Selective analysis of cell-free DNA in maternal blood for evaluation of fetal trisomy

• Published in: Prenatal diagnosis Vol. 32; no. 1; pp. 3 - 9
• Main Authors: Sparks, Andrew B., Wang, Eric T., Struble, Craig A., Barrett, Wade, Stokowski, Renee, McBride, Celeste, Zahn, Jacob, Lee, Kevin, Shen, Naiping, Doshi, Jigna, Sun, Michel, Garrison, Jill, Sandler, Jay, Hollemon, Desiree, Pattee, Patrick, Tomita-Mitchell, Aoy, Mitchell, Michael, Stuelpnagel, John, Song, Ken, Oliphant, Arnold
• Format: Journal Article
• Language: English
• Published: Chichester, UK John Wiley & Sons, Ltd 01.01.2012
• Subjects: Adult; aneuploidy; cell-free DNA; Chromosomes, Human, Pair 18 - genetics; Chromosomes, Human, Pair 21 - genetics; Cost-Benefit Analysis; DNA - blood; DNA < fetal cells; Down Syndrome - blood; Down Syndrome - diagnosis; Down Syndrome - genetics; Female; Fetus; Genetic Testing - methods; Humans; Image Processing, Computer-Assisted; next-generation sequencing; nucleic acids and proteins; Original; Pregnancy - blood; Pregnancy Complications - diagnosis; Pregnancy Complications - genetics; Prenatal Diagnosis - economics; Prenatal Diagnosis - methods; Prospective Studies; Reproducibility of Results; Trisomy - diagnosis; Trisomy - genetics; trisomy 18; trisomy 21
• ISSN: 0197-3851; 1097-0223
• DOI: 10.1002/pd.2922

ABSTRACT Objective To develop a novel prenatal assay based on selective analysis of cell‐free DNA in maternal blood for evaluation of fetal Trisomy 21 (T21) and Trisomy 18 (T18).
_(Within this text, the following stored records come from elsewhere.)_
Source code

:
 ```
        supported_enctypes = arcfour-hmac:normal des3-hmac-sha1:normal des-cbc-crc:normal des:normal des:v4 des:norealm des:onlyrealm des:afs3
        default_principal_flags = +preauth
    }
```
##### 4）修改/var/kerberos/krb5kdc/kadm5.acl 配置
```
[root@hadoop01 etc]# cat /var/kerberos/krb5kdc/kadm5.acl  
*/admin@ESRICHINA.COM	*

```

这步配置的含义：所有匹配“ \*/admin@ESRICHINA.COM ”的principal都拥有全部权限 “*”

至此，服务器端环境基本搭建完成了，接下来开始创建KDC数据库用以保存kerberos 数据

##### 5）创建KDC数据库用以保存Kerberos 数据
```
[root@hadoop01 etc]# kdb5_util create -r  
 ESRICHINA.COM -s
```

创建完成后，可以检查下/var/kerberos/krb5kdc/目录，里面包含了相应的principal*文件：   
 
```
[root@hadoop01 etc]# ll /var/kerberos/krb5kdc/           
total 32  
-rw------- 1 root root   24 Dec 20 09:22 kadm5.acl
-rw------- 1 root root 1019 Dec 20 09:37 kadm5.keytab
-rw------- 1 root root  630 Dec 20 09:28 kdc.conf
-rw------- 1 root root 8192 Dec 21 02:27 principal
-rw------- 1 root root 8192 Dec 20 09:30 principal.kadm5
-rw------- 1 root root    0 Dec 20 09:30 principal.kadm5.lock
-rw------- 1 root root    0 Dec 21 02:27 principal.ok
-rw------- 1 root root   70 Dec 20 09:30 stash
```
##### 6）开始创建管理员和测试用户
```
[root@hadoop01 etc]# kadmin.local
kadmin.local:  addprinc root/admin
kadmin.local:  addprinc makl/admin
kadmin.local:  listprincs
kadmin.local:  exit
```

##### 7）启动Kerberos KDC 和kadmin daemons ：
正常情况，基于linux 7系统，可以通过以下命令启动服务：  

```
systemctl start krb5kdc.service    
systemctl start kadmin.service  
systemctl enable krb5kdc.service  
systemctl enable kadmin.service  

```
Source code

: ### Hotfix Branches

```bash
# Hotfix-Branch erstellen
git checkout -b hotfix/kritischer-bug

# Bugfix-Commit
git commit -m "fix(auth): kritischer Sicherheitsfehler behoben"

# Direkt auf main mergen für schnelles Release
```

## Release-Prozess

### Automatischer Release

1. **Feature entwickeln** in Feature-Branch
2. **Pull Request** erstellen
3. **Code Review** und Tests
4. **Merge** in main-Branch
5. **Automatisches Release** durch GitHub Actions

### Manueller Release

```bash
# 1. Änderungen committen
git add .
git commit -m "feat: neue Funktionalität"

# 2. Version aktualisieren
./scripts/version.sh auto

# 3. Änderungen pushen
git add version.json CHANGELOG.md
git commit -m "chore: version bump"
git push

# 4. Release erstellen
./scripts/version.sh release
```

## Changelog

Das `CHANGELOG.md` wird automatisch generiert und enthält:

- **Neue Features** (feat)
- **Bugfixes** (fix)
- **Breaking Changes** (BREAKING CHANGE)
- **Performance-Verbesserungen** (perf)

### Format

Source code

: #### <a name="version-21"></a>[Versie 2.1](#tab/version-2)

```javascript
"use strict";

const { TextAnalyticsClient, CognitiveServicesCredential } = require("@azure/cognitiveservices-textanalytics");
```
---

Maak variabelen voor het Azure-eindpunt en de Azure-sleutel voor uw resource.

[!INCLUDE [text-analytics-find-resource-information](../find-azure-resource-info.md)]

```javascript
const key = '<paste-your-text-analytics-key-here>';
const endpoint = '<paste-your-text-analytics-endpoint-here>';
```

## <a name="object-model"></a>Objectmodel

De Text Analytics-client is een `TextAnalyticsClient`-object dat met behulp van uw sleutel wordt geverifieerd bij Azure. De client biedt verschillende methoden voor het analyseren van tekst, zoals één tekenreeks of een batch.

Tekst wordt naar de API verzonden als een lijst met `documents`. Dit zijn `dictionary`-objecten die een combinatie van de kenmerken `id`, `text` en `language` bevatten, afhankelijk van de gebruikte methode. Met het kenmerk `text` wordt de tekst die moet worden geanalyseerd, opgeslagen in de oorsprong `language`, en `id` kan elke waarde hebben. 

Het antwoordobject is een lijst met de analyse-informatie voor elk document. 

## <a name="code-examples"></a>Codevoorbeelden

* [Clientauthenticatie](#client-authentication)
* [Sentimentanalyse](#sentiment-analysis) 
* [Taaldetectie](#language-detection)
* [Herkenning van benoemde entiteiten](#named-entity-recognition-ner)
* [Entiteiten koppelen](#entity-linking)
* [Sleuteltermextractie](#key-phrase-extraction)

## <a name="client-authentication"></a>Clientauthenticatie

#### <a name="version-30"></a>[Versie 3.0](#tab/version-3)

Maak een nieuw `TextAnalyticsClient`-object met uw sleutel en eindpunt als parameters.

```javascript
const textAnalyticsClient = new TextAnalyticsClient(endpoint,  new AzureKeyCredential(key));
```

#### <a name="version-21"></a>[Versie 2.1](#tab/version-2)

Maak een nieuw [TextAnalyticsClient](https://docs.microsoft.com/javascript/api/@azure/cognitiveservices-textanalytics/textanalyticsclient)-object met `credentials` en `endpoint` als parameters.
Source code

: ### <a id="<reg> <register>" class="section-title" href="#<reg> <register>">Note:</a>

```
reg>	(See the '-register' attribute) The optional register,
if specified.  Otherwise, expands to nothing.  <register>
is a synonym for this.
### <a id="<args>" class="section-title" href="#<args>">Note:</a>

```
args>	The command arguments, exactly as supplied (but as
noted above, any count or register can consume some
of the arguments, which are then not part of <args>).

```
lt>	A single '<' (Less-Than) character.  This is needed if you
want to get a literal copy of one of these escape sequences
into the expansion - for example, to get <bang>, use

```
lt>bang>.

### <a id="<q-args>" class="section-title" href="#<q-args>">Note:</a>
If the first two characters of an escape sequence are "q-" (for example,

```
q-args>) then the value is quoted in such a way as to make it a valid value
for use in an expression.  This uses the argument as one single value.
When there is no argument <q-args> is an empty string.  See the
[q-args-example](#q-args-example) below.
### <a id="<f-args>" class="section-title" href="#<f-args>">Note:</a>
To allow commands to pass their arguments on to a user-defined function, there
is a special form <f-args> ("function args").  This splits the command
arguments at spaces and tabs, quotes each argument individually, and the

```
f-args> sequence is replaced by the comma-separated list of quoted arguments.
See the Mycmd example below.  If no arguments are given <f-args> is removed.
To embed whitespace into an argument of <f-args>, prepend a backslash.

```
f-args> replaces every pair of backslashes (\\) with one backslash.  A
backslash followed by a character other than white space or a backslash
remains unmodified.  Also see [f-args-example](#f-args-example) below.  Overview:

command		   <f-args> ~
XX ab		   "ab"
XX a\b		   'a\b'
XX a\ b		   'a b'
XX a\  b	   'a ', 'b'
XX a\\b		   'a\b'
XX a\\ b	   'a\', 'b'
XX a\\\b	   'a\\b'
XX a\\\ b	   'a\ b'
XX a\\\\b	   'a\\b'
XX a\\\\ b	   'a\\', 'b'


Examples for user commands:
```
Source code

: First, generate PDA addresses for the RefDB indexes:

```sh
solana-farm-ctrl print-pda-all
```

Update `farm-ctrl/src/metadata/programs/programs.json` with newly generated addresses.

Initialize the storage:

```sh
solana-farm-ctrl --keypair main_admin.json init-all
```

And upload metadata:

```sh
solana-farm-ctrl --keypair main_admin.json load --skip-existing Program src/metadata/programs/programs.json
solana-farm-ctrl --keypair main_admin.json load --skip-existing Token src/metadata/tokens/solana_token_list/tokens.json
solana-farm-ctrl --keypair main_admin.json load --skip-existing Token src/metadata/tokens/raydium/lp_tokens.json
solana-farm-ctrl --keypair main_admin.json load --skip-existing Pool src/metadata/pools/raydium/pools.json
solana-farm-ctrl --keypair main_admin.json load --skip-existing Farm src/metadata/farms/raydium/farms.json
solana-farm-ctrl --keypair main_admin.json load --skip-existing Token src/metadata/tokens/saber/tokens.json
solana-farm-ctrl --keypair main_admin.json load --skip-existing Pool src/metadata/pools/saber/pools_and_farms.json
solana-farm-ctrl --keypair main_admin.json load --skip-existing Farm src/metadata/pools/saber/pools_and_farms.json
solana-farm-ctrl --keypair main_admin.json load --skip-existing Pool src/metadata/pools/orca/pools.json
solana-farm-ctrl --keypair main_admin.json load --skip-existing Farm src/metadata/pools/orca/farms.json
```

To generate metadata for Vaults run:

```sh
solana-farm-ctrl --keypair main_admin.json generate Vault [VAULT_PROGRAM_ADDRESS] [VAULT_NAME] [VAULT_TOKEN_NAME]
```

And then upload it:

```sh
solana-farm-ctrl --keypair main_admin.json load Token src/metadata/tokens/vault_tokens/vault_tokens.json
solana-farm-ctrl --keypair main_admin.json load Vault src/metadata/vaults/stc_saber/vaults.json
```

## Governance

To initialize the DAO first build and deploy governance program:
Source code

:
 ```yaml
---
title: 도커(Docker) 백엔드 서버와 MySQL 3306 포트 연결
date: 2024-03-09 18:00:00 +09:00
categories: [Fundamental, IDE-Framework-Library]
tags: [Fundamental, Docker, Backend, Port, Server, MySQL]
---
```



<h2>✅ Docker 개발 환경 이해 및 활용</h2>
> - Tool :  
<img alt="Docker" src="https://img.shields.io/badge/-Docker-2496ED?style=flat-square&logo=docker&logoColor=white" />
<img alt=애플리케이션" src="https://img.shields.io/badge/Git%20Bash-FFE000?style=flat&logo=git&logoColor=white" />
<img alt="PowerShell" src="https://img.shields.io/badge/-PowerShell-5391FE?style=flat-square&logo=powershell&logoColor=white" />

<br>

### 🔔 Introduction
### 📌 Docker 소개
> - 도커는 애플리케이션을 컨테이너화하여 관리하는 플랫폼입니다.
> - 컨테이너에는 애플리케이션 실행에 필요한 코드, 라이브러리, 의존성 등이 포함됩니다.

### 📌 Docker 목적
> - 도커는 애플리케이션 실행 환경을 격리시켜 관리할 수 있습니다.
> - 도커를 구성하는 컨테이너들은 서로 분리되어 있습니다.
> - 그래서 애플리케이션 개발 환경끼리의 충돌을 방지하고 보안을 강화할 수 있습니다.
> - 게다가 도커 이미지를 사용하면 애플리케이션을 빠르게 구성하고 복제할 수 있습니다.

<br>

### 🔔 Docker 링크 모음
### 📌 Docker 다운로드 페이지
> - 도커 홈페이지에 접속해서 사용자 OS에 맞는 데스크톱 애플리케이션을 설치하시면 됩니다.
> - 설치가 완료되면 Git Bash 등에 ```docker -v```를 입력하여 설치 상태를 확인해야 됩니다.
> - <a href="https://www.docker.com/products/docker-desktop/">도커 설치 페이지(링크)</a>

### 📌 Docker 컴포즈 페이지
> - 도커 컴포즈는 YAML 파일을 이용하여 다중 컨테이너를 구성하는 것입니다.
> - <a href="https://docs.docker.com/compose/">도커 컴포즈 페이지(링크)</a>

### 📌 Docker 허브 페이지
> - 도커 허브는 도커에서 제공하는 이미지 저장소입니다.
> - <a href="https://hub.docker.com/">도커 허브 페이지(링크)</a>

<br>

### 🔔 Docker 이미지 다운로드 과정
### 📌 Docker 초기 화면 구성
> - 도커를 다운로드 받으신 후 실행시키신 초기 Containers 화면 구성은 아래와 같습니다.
Methods Two hundred ninety‐eight pregnancies, including 39 T21 and seven T18 confirmed fetal aneuploidies, were analyzed using a novel, highly multiplexed assay, termed digital analysis of selected regions (DANSR™). Cell‐free DNA from maternal blood samples was analyzed using DANSR assays for loci on chromosomes 21 and 18. Products from 96 separate patients were pooled and sequenced together. A standard Z‐test of chromosomal proportions was used to distinguish aneuploid samples from average‐risk pregnancy samples. DANSR aneuploidy discrimination was evaluated at various sequence depths. Results At the lowest sequencing depth, corresponding to 204 000 sequencing counts per sample, average‐risk cases where distinguished from T21 and T18 cases, with Z statistics for all cases exceeding 3.6. Increasing the sequencing depth to 410 000 counts per sample substantially improved separation of aneuploid and average‐risk cases. A further increase to 620 000 counts per sample resulted in only marginal improvement. This depth of sequencing represents less than 5% of that required by massively parallel shotgun sequencing approaches. Conclusion Digital analysis of selected regions enables highly accurate, cost efficient, and scalable noninvasive fetal aneuploidy assessment. © 2012 John Wiley & Sons, Ltd.